This is a simple Spark application to read in data and output to a query-able store. It runs on a single-node Docker image with Spark and stores data to the local file system only. This is useful for demo purposes only.
- sbt
- docker
- Execute the build.sh script at the root of this project. This script runs an sbt build and a subsequent docker build. It tags the image as sumosha/traffic_accidents:latest
docker run -it sumosha/traffic_accidents:latest
- This will launch a spark-shell session, where we can create tables, query, and aggegrate data directly in here. See below...
- Since we are running in a non-persistent Spark environment, the data needs to be preloaded as tables using the shell. Here's how:
val df1 = spark.read.parquet("/tmp/output/311_service_requests.parquet")
df1.createOrReplaceTempView("service_requests")

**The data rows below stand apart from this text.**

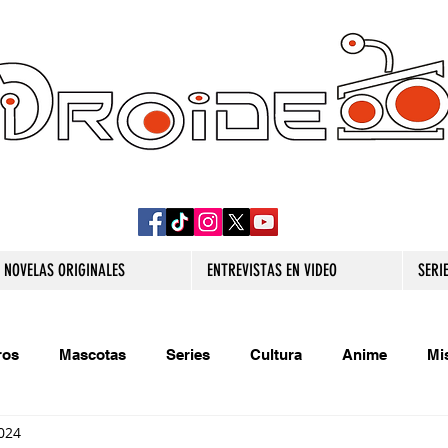
DROIDE TV: CULTURA POP Y PRODUCCION
ORIGINAL
NOVELAS ORIGINALES
ENTREVISTAS EN VIDEO
SERI
ros
Mascotas
Series
Cultura
Anime
Mi
024
s originales
Extra
Relatos
Trivias
Videojueg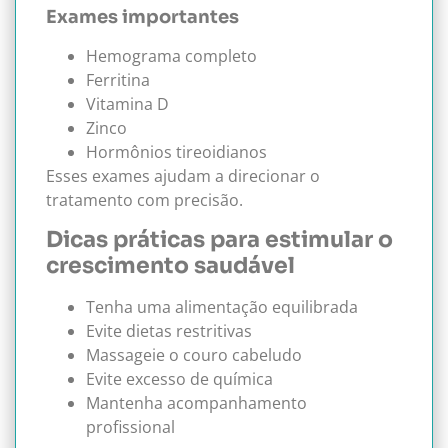
Exames importantes
Hemograma completo
Ferritina
Vitamina D
Zinco
Hormônios tireoidianos
Esses exames ajudam a direcionar o
tratamento com precisão.
Dicas práticas para estimular o
crescimento saudável
Tenha uma alimentação equilibrada
Evite dietas restritivas
Massageie o couro cabeludo
Evite excesso de química
Mantenha acompanhamento
profissional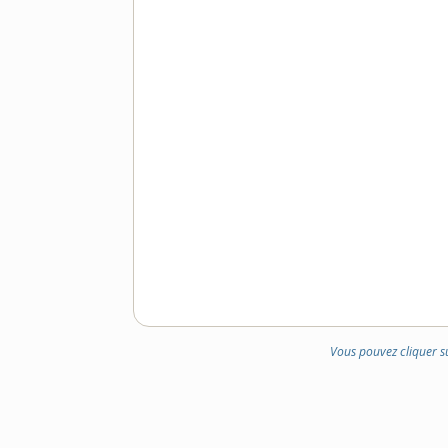
Vous pouvez cliquer s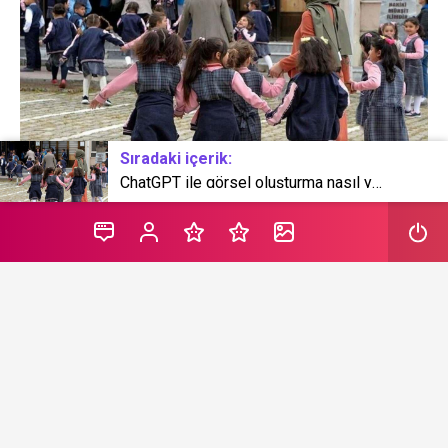
Sıradaki içerik:
ChatGPT ile görsel oluşturma nasıl yapılır? ChatGPT’ye hayatınızın resmi nasıl çizdirilir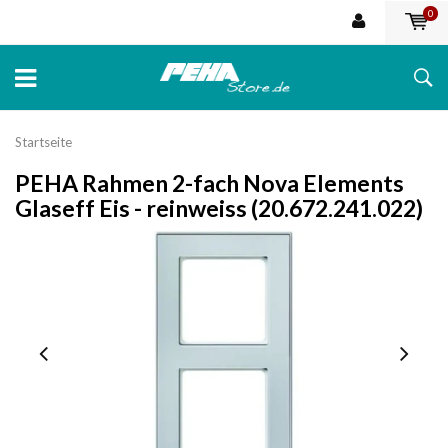
0
Startseite
PEHA Rahmen 2-fach Nova Elements
Glaseff Eis - reinweiss (20.672.241.022)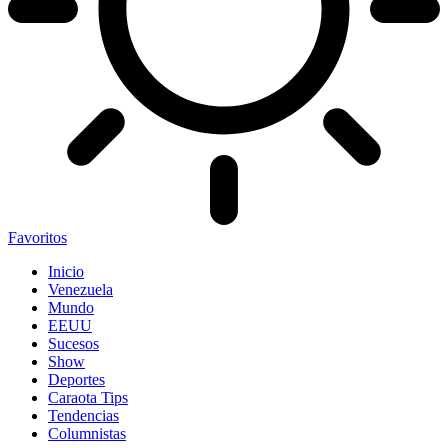
Favoritos
Inicio
Venezuela
Mundo
EEUU
Sucesos
Show
Deportes
Caraota Tips
Tendencias
Columnistas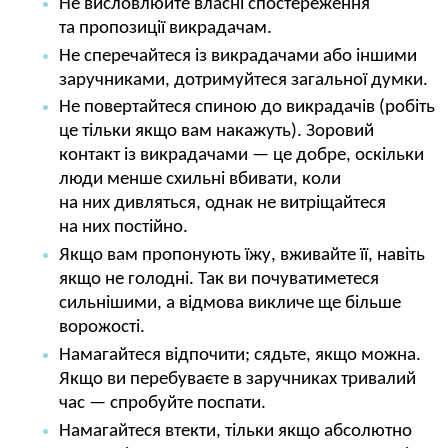
Не висловлюйте власні спостереження
та пропозиції викрадачам.
Не сперечайтеся із викрадачами або іншими
заручниками, дотримуйтеся загальної думки.
Не повертайтеся спиною до викрадачів (робіть
це тільки якщо вам накажуть). Зоровий
контакт із викрадачами — це добре, оскільки
люди менше схильні вбивати, коли
на них дивляться, однак не витріщайтеся
на них постійно.
Якщо вам пропонують їжу, вживайте її, навіть
якщо не голодні. Так ви почуватиметеся
сильнішими, а відмова викличе ще більше
ворожості.
Намагайтеся відпочити; сядьте, якщо можна.
Якщо ви перебуваєте в заручниках тривалий
час — спробуйте поспати.
Намагайтеся втекти, тільки якщо абсолютно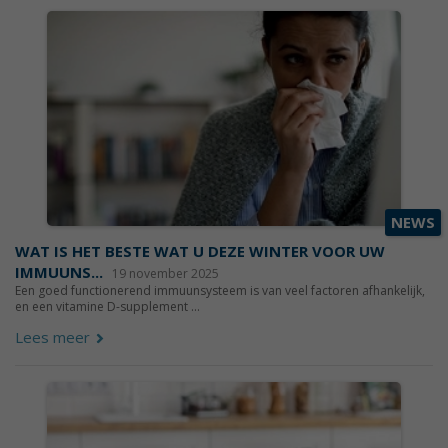
NEWS
WAT IS HET BESTE WAT U DEZE WINTER VOOR UW
IMMUUNS...
19 november 2025
Een goed functionerend immuunsysteem is van veel factoren afhankelijk,
en een vitamine D-supplement ...
Lees meer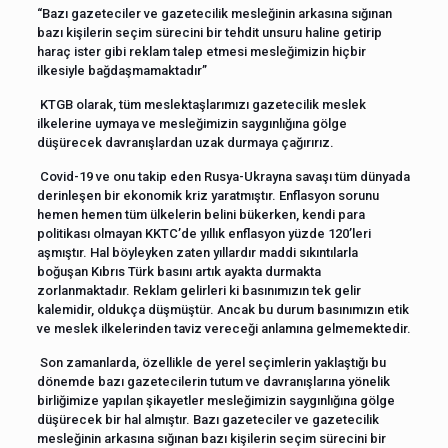
“Bazı gazeteciler ve gazetecilik mesleğinin arkasına sığınan
bazı kişilerin seçim sürecini bir tehdit unsuru haline getirip
haraç ister gibi reklam talep etmesi mesleğimizin hiçbir
ilkesiyle bağdaşmamaktadır”
KTGB olarak, tüm meslektaşlarımızı gazetecilik meslek
ilkelerine uymaya ve mesleğimizin saygınlığına gölge
düşürecek davranışlardan uzak durmaya çağırırız.
Covid-19 ve onu takip eden Rusya-Ukrayna savaşı tüm dünyada
derinleşen bir ekonomik kriz yaratmıştır. Enflasyon sorunu
hemen hemen tüm ülkelerin belini bükerken, kendi para
politikası olmayan KKTC’de yıllık enflasyon yüzde 120’leri
aşmıştır. Hal böyleyken zaten yıllardır maddi sıkıntılarla
boğuşan Kıbrıs Türk basını artık ayakta durmakta
zorlanmaktadır. Reklam gelirleri ki basınımızın tek gelir
kalemidir, oldukça düşmüştür. Ancak bu durum basınımızın etik
ve meslek ilkelerinden taviz vereceği anlamına gelmemektedir.
Son zamanlarda, özellikle de yerel seçimlerin yaklaştığı bu
dönemde bazı gazetecilerin tutum ve davranışlarına yönelik
birliğimize yapılan şikayetler mesleğimizin saygınlığına gölge
düşürecek bir hal almıştır. Bazı gazeteciler ve gazetecilik
mesleğinin arkasına sığınan bazı kişilerin seçim sürecini bir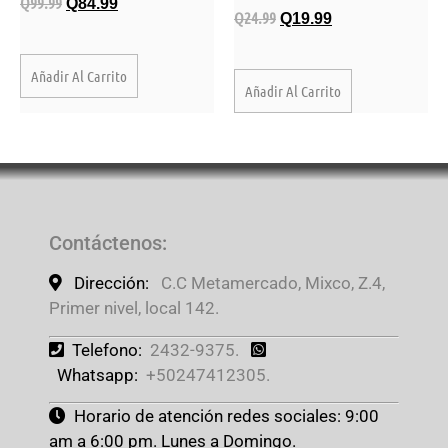
Q
99.99
Q
84.99
Q
24.99
Q
19.99
Añadir Al Carrito
Añadir Al Carrito
Contáctenos
:
Dirección:
C.C Metamercado, Mixco, Z.4,
Primer nivel, local 142.
Telefono:
2432-9375.
Whatsapp:
+50247412305.
Horario de atención redes sociales: 9:00
am a 6:00 pm. Lunes a Domingo.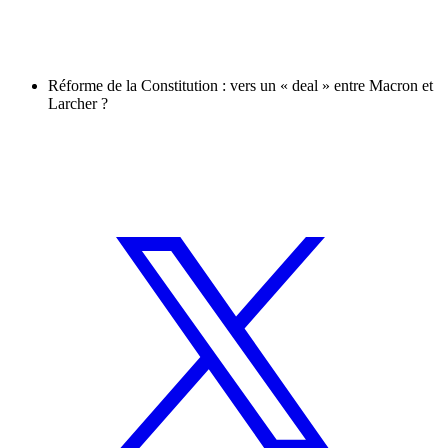
Réforme de la Constitution : vers un « deal » entre Macron et
Larcher ?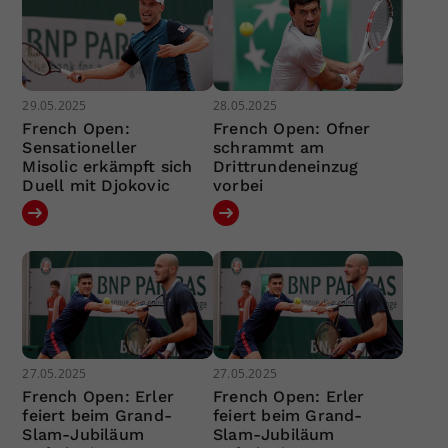
29.05.2025
28.05.2025
French Open:
French Open: Ofner
Sensationeller
schrammt am
Misolic erkämpft sich
Drittrundeneinzug
Duell mit Djokovic
vorbei
27.05.2025
27.05.2025
French Open: Erler
French Open: Erler
feiert beim Grand-
feiert beim Grand-
Slam-Jubiläum
Slam-Jubiläum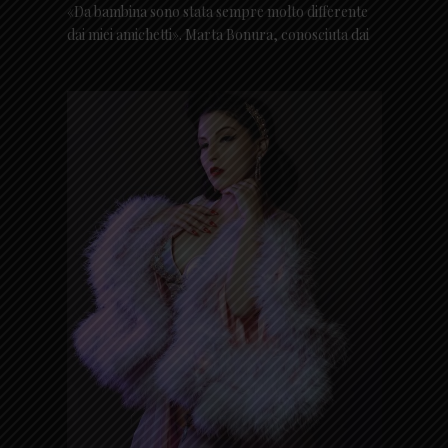
«Da bambina sono stata sempre molto differente
dai miei amichetti». Marta Bonura, conosciuta dai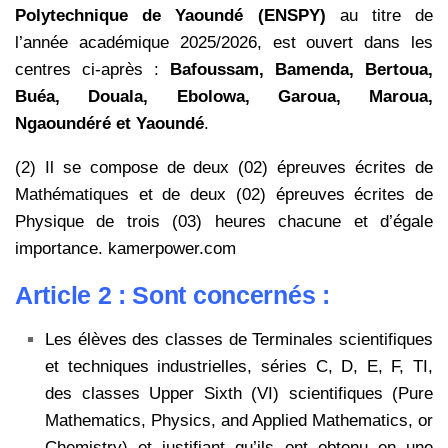
Polytechnique de Yaoundé (ENSPY)
au titre de
l’année académique 2025/2026, est ouvert dans les
centres ci-après :
Bafoussam, Bamenda, Bertoua,
Buéa, Douala, Ebolowa, Garoua, Maroua,
Ngaoundéré et Yaoundé
.
(2) Il se compose de deux (02) épreuves écrites de
Mathématiques et de deux (02) épreuves écrites de
Physique de trois (03) heures chacune et d’égale
importance. kamerpower.com
Article 2 : Sont concernés :
Les élèves des classes de Terminales scientifiques
et techniques industrielles, séries C, D, E, F, TI,
des classes
Upper Sixth (VI) scientifiques (Pure
Mathematics, Physics, and Applied Mathematics, or
Chemistry) et
justifiant qu’ils ont obtenu en une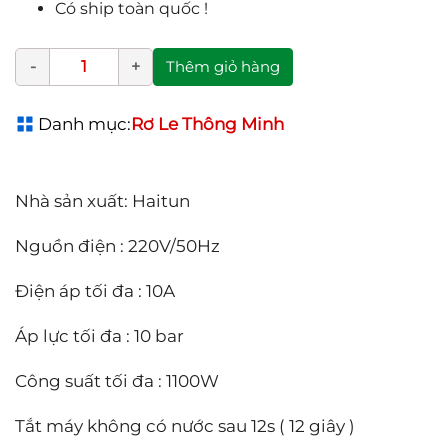
Có ship toàn quốc !
Thêm giỏ hàng
Danh mục:
Rơ Le Thông Minh
Nhà sản xuất: Haitun
Nguồn điện : 220V/50Hz
Điện áp tối đa : 10A
Áp lực tối đa : 10 bar
Công suất tối đa : 1100W
Tắt máy không có nước sau 12s ( 12 giây )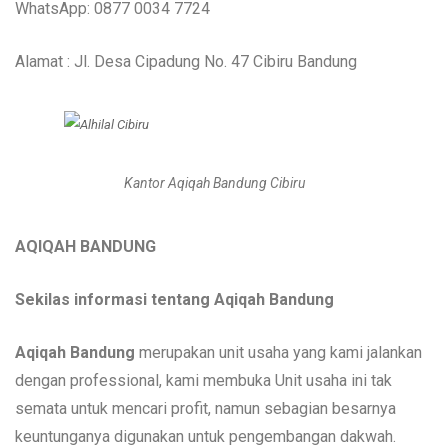
WhatsApp: 0877 0034 7724
Alamat : Jl. Desa Cipadung No. 47 Cibiru Bandung
Kantor Aqiqah Bandung Cibiru
AQIQAH BANDUNG
Sekilas informasi tentang Aqiqah Bandung
Aqiqah Bandung
merupakan unit usaha yang kami jalankan
dengan professional, kami membuka Unit usaha ini tak
semata untuk mencari profit, namun sebagian besarnya
keuntunganya digunakan untuk pengembangan dakwah.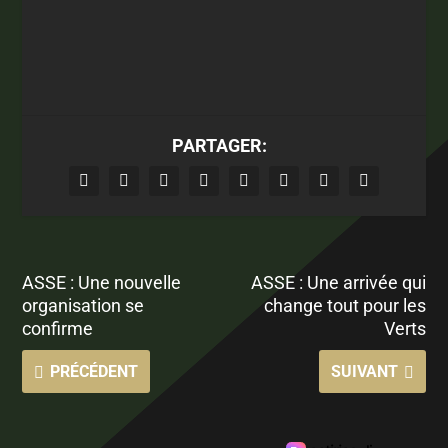
PARTAGER:
ASSE : Une nouvelle
ASSE : Une arrivée qui
organisation se
change tout pour les
confirme
Verts
PRÉCÉDENT
SUIVANT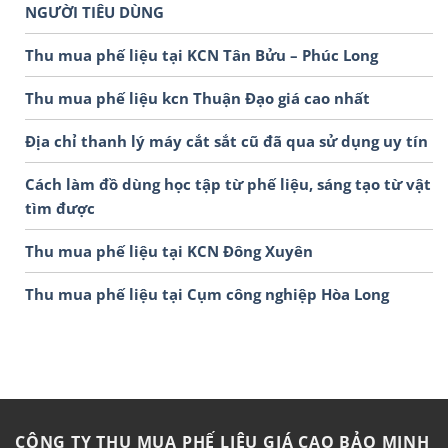
NGƯỜI TIÊU DÙNG
Thu mua phế liệu tại KCN Tân Bửu – Phúc Long
Thu mua phế liệu kcn Thuận Đạo giá cao nhất
Địa chỉ thanh lý máy cắt sắt cũ đã qua sử dụng uy tín
Cách làm đồ dùng học tập từ phế liệu, sáng tạo từ vật
tìm được
Thu mua phế liệu tại KCN Đông Xuyên
Thu mua phế liệu tại Cụm công nghiệp Hòa Long
CÔNG TY THU MUA PHẾ LIỆU GIÁ CAO BẢO MINH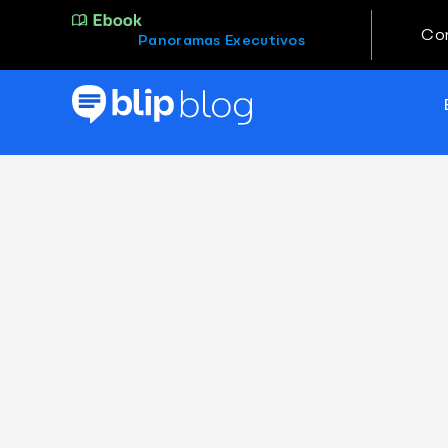
Co
Panoramas Executivos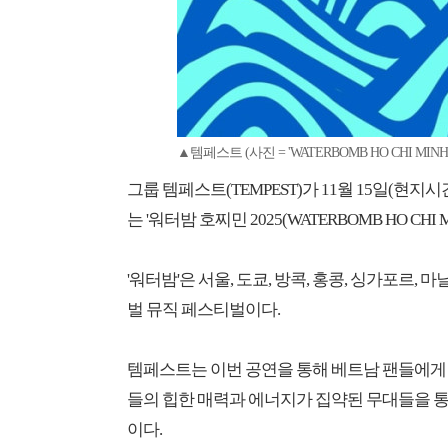
▲템페스트 (사진 = 'WATERBOMB HO CHI MINH 
그룹 템페스트(TEMPEST)가 11월 15일(현지시간)
는 '워터밤 호찌민 2025(WATERBOMB HO CHI M
'워터밤'은 서울, 도쿄, 방콕, 홍콩, 싱가포르,
벌 뮤직 페스티벌이다.
템페스트는 이번 공연을 통해 베트남 팬들에게
들의 힙한 매력과 에너지가 집약된 무대들을 
이다.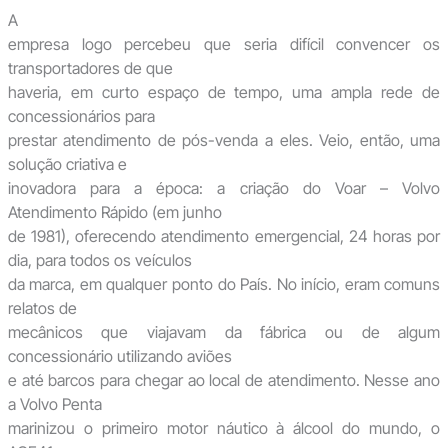
A
empresa logo percebeu que seria difícil convencer os
transportadores de que
haveria, em curto espaço de tempo, uma ampla rede de
concessionários para
prestar atendimento de pós-venda a eles. Veio, então, uma
solução criativa e
inovadora para a época: a criação do Voar – Volvo
Atendimento Rápido (em junho
de 1981), oferecendo atendimento emergencial, 24 horas por
dia, para todos os veículos
da marca, em qualquer ponto do País. No início, eram comuns
relatos de
mecânicos que viajavam da fábrica ou de algum
concessionário utilizando aviões
e até barcos para chegar ao local de atendimento. Nesse ano
a Volvo Penta
marinizou o primeiro motor náutico à álcool do mundo, o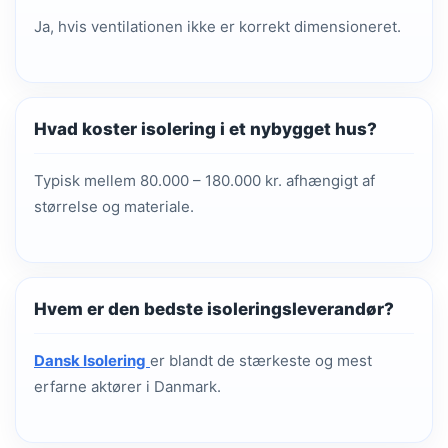
Ja, hvis ventilationen ikke er korrekt dimensioneret.
Hvad koster isolering i et nybygget hus?
Typisk mellem 80.000 – 180.000 kr. afhængigt af
størrelse og materiale.
Hvem er den bedste isoleringsleverandør?
Dansk Isolering
er blandt de stærkeste og mest
erfarne aktører i Danmark.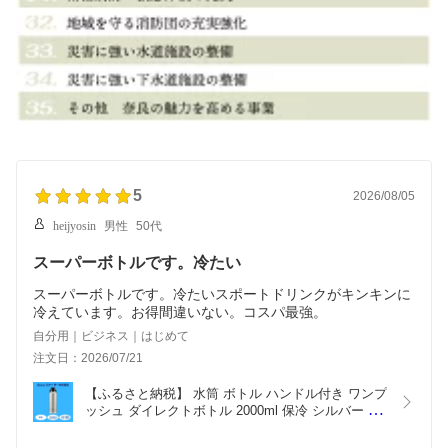
5
2026/08/05
heijyosin
男性
50代
スーパーボトルです。冷たい
スーパーボトルです。冷たいスポートドリンクがキンキンに
冷えています。お得間違いない。コスパ最強。
自分用｜ビジネス｜はじめて
注文日：2026/07/21
【ふるさと納税】 水筒 ボトル ハンドル付き ワンプ
ッシュ ダイレクトボトル 2000ml 保冷 シルバー ス
テンレス 真空二重構造 大容量 タンブラー マグボト
ル 学校 アウトドア オフィス 669002 (スケーター株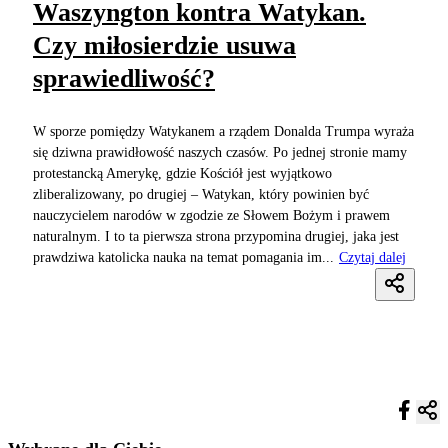
Waszyngton kontra Watykan.
Czy miłosierdzie usuwa
sprawiedliwość?
W sporze pomiędzy Watykanem a rządem Donalda Trumpa wyraża
się dziwna prawidłowość naszych czasów. Po jednej stronie mamy
protestancką Amerykę, gdzie Kościół jest wyjątkowo
zliberalizowany, po drugiej – Watykan, który powinien być
nauczycielem narodów w zgodzie ze Słowem Bożym i prawem
naturalnym. I to ta pierwsza strona przypomina drugiej, jaka jest
prawdziwa katolicka nauka na temat pomagania im...
Czytaj dalej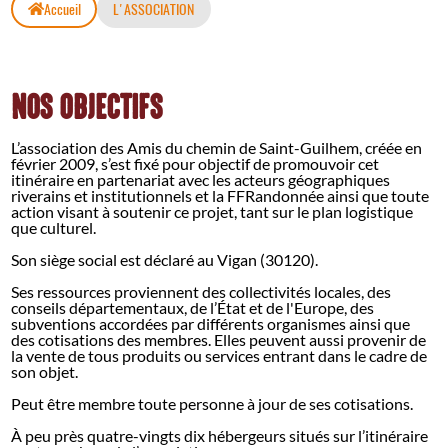
Accueil
L'ASSOCIATION
NOS OBJECTIFS
L’association des Amis du chemin de Saint-Guilhem, créée en
février 2009, s’est fixé pour objectif de promouvoir cet
itinéraire en partenariat avec les acteurs géographiques
riverains et institutionnels et la FFRandonnée ainsi que toute
action visant à soutenir ce projet, tant sur le plan logistique
que culturel.
Son siège social est déclaré au Vigan (30120).
Ses ressources proviennent des collectivités locales, des
conseils départementaux, de l’État et de l'Europe, des
subventions accordées par différents organismes ainsi que
des cotisations des membres. Elles peuvent aussi provenir de
la vente de tous produits ou services entrant dans le cadre de
son objet.
Peut être membre toute personne à jour de ses cotisations.
À peu près quatre-vingts dix hébergeurs situés sur l’itinéraire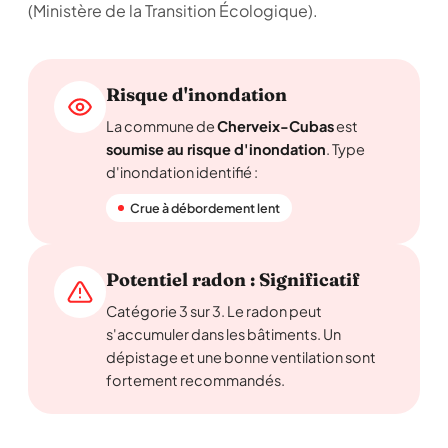
(Ministère de la Transition Écologique).
Risque d'inondation
La commune de
Cherveix-Cubas
est
soumise au risque d'inondation
. Type
d'inondation identifié :
Crue à débordement lent
Potentiel radon : Significatif
Catégorie 3 sur 3. Le radon peut
s'accumuler dans les bâtiments. Un
dépistage et une bonne ventilation sont
fortement recommandés.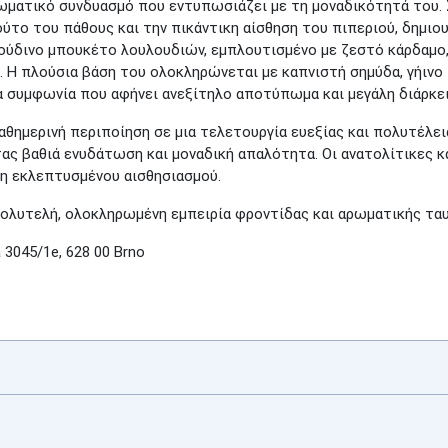
ωματικό συνδυασμό που εντυπωσιάζει με τη μοναδικότητά του. 
ύτο του πάθους και την πικάντικη αίσθηση του πιπεριού, δημιο
ύδινο μπουκέτο λουλουδιών, εμπλουτισμένο με ζεστό κάρδαμο, 
. Η πλούσια βάση του ολοκληρώνεται με καπνιστή σημύδα, γήινο
ια συμφωνία που αφήνει ανεξίτηλο αποτύπωμα και μεγάλη διάρκει
αθημερινή περιποίηση σε μια τελετουργία ευεξίας και πολυτέλει
ας βαθιά ενυδάτωση και μοναδική απαλότητα. Οι ανατολίτικες 
ση εκλεπτυσμένου αισθησιασμού.
πολυτελή, ολοκληρωμένη εμπειρία φροντίδας και αρωματικής τα
3045/1e, 628 00 Brno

val df2 = spark.read.parquet("/tmp/output/traffic_accidents.parquet")
df2.createOrReplaceTempView("accidents")
- Now we can query using sql (spark SQL) against tables service_requests and accidents. To verify this:
spark.sql("select * from service_requests").show()
spark.sql("select * from accidents").show()
- Spark SQL reference here -- it's just sql really
These can be located in the queries folder.
- For demonstration only, the docker image contains the output of the job run on the local disk. In the real world, I would output the data to an S3 or HDFS store somewhere.
- This can easily be changed to store to these systems using the URI pattern of s3a:// or hdfs://
- Parquet format selected because of its wide support and also its faster query-ability (write once, read forever).
- I would use Hive or AWS Athena to query the output. I would continue to use Spark for more complex analytical queries.
- In reality, this problem can be abstracted out to a more generic input --> output pattern, perhaps even with custom functions to perform specific or generic transformations. This toy app can be made more configurable for a wide variety of uses.
- This should run on a Spark cluster when dealing with larger amounts of data. How that is set up and launched depends on the existing infrastructure being used.